Texas Program in Sports and Media Awards Fellowships to Analyze Intersection of Sports and Media
June 16, 2011
AUSTIN, Texas — The Texas Program in Sports and Media at The University of Texas at Austin has awarded five faculty fellowships, totaling $25,000, to College of Communication research teams investigating a range of issues related to the cultural intersection of sports and media.
Over the summer faculty and graduate students from the departments of Advertising, Communication Studies, Radio-TV-Film and the School of Journalism will examine topics ranging from how the time demands of professional football careers affect player development, to how professional sports organizations deal with citizen journalists, to the impact of gender of photojournalists covering professional sports.
As social media platforms such as Twitter continue to gain credibility and functionality as digital reporting tools, inviting both trained and untrained journalists to the news creation process, sports organizations continue to struggle with appropriate means of accommodation. Frank A. Bennack Jr. Chair in Journalism Tracy Dahlby, doctoral candidate Avery Holton and master's candidate Mark Coddington in the School of Journalism will use the $5,500 grant to conduct an ethnographic exploration of Major League Baseball's Cleveland Indians. The team is the first professional sports organization to open up a section of seating exclusively for social media engagement and offer full access to untrained social media journalists this season.
As a result of re-using videotape and disposing of obsolete recording formats, media producers across the United States have lost significant portions of their sports programming libraries due to short-term decisions in a pre-cable and Internet era in which older media simply appeared a financial liability. Assistant Professor Caroline Frick in the Department of Radio-TV-Film will use a $5,000 grant to interview individuals and organizations in Dallas and El Paso about the value of football-related archival products, to collect media from those areas and digitize pertinent material for future analysis.
In light of the recent sexual harassment controversies surrounding the New York Jets and sports reporter Inez Sainz and sports columnist Tara Sullivan being barred from the Masters golf tournament locker room, Associate Professor Renita Coleman and doctoral candidate Carolyn Yaschur in the School of Journalism will use their $5,000 grant to study the way photojournalists, male and female, interact with and visually represent athletes and coaches.

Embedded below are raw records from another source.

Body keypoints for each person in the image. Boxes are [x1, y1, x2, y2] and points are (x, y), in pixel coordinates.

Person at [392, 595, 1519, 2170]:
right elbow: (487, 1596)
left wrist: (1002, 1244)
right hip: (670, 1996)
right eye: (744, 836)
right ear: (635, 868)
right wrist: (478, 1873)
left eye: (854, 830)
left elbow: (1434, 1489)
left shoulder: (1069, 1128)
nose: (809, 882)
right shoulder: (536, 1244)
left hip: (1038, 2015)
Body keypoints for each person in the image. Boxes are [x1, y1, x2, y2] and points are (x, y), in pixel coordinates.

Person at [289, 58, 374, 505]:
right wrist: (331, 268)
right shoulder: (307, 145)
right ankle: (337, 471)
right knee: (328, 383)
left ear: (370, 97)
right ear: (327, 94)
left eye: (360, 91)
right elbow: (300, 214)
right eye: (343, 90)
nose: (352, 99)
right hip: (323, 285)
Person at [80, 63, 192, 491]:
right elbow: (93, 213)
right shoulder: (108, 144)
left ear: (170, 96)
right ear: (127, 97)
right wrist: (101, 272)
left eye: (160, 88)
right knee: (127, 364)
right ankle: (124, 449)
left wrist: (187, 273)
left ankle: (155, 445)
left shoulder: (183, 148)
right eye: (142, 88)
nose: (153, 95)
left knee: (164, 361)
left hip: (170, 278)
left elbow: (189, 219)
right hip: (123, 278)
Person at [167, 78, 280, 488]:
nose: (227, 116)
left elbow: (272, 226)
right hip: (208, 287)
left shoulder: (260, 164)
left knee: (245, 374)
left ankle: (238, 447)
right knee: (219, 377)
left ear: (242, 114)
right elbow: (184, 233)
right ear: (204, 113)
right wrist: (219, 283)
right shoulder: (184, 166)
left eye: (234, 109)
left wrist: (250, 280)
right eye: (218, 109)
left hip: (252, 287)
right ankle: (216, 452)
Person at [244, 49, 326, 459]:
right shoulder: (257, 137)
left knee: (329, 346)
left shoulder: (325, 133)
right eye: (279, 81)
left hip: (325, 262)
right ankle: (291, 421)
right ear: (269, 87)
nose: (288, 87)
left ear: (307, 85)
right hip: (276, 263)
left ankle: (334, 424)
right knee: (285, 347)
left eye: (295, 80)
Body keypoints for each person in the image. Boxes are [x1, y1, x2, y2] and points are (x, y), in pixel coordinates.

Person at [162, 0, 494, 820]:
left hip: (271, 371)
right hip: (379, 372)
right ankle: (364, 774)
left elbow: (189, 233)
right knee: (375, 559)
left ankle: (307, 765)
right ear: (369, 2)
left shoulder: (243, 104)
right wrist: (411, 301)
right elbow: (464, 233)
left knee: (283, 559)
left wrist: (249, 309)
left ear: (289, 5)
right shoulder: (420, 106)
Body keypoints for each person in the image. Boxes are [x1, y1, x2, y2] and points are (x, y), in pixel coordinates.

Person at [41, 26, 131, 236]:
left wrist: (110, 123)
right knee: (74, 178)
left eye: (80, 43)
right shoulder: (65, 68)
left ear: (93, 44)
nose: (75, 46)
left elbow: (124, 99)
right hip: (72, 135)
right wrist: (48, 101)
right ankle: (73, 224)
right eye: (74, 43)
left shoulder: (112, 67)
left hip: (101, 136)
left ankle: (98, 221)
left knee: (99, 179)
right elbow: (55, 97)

Associate Professor Dawna Ballard in the Department of Communication Studies will use a $4,000 grant to examine how the time demands of professional football careers affect player development in ways that have gone unaddressed and the role of media coverage in shaping aspiring player expectations about the profession.
Assistant Professors Vincent Cicchirillo and Lucinda Atkinson in the Department of Advertising and Public Relations will use their $5,500 grant to examine how parents mediate sports content on television and whether it has an impact on children's levels of sportsmanship and their views and reactions to winning, losing and competitive situations.
The College of Communication established the Texas Program in Sports and Media in 2009 to foster interdisciplinary dialogue and research on sports, media and culture. It unites two programming initiatives — the Richard W. Pound Olympic Archive Collection and the McGarr Symposium on Journalism and Society — and two curriculum initiatives — the Sports Publicity Project and the sports journalism curriculum. It also is a resource center for faculty conducting applied and theoretical research related to sports, media and society.